GİRİŞİMSEL YÖNTEMLER AMELİYATA ALTERNATİF Mİ?
. Girişimsel yöntemler hastayı ameliyat olmaktan kurtarabilir mi?
“Kanser hastaları genelde bu tedavilere hayatlarının belli bir dönemi boyunca muhtaç olabilir. Dolayısıyla tam olarak birbirlerine alternatif gibi görmemek gerekir. Örneğin erken evredeki kanser, cerrahi olarak da alınıp yakılabilir. Burada hastanın tercihi ve ameliyata uygun olup olmaması da önemlidir. Tümörlerin sayısı ve büyüklüğü de kararı etkiler.”
. Bu yöntemlerin riski ve yan etkileri daha mı azdır?
“Cerrahiye göre ablasyon tedavisi daha avantajlıdır. İğne deliğinden yapılır. Lokal anestezi altında uygulanır. Hasta tedaviden sonra aynı gün evine gidebilir. Defalarca tekrarlanabilir. Tümör başka bir yerde nüksederse tedavi oraya tekrar tekrar uygulanabilir. Bu özelliği radyoterapiye olan üstünlüklerinden biridir.

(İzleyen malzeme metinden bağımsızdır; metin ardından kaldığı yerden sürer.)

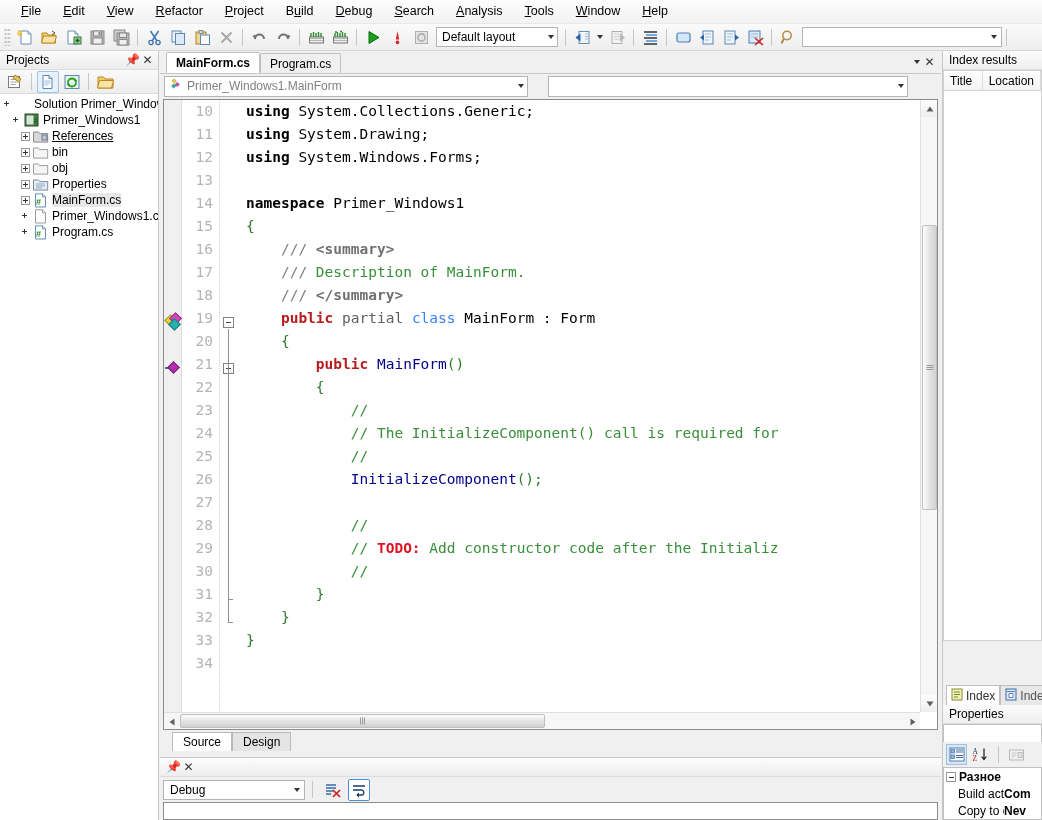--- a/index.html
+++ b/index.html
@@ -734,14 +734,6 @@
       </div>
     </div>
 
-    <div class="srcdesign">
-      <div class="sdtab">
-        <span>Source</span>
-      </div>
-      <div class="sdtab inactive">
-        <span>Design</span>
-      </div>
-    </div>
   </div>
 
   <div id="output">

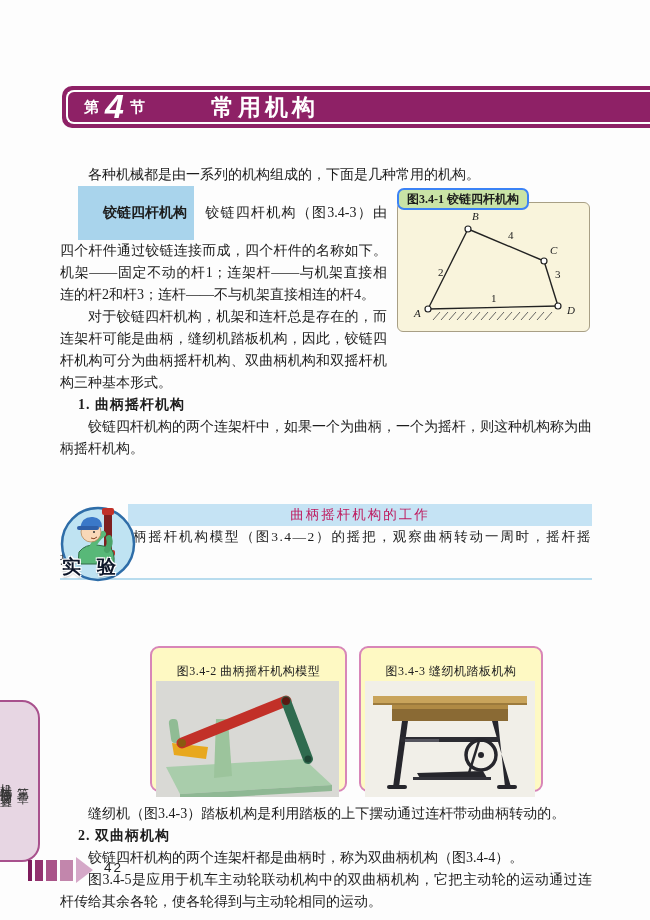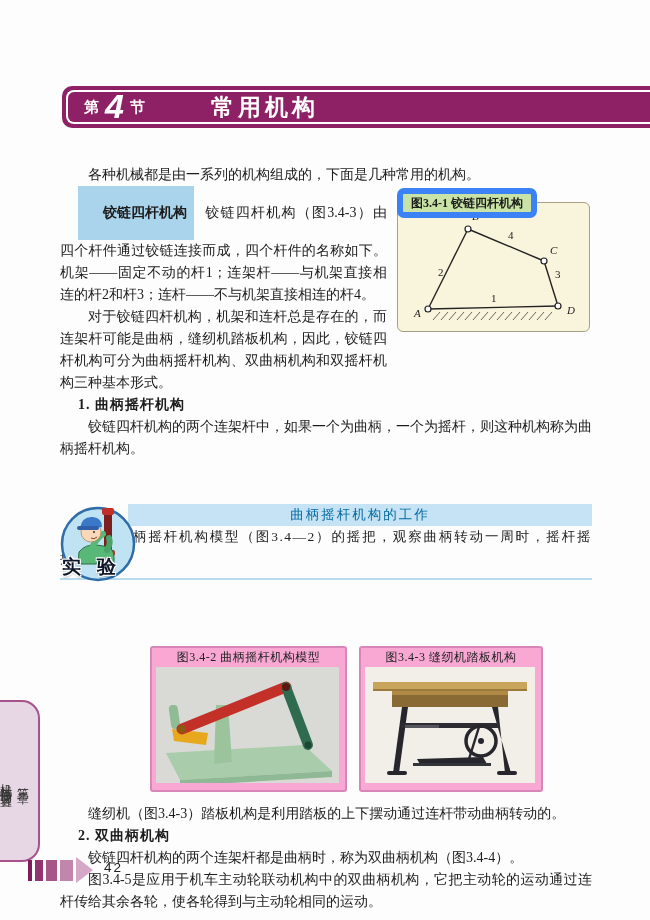--- a/index.html
+++ b/index.html
@@ -37,7 +37,7 @@
   .fig1-wrap { float:right; width:195px; height:148px; margin:2px 0 24px 10px;
     position:relative; }
   .fig1-caption { position:absolute; left:0; top:0; z-index:2;
-    background:#C9E3A6; border:6px solid #3b82f6; border-radius:7px;
+    background:#C9E3A6; border:2px solid #3b82f6; border-radius:7px;
     font-size:12px; font-weight:bold; padding:1px 8px; line-height:16px; white-space:nowrap; }
   .fig1-panel { position:absolute; left:0; top:14px; width:193px; height:130px;
     background:#F9F4DC; border:1px solid #A89F85; border-radius:6px; }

Radyoterapi bir dokuya ikinci defa genellikle verilmez. Çünkü verilebilecek total doz vardır. Yoksa yan etkiler artar.”
. Hipertermi ve ablasyonla yapılan yatarak tümörün tedavisi işlemlerinin birbirinden farkı nedir?
“Ablasyon tek başına bir tedavidir. İki santimlik bir tümör ablasyonla yakılarak kesin olarak tedavi edilebilir. Hasta evine gönderilir, daha sonra takibe alınır. Hipertermi ise kemoterapiye yardımcı bir tedavidir. Bölgesel olarak dokuyu 40 dereceye kadar ısıtır. Bu dokuları tahrip etmez. Dokuda bir takım değişiklikler yaratarak kemoterapinin daha etkili olmasını sağlar.”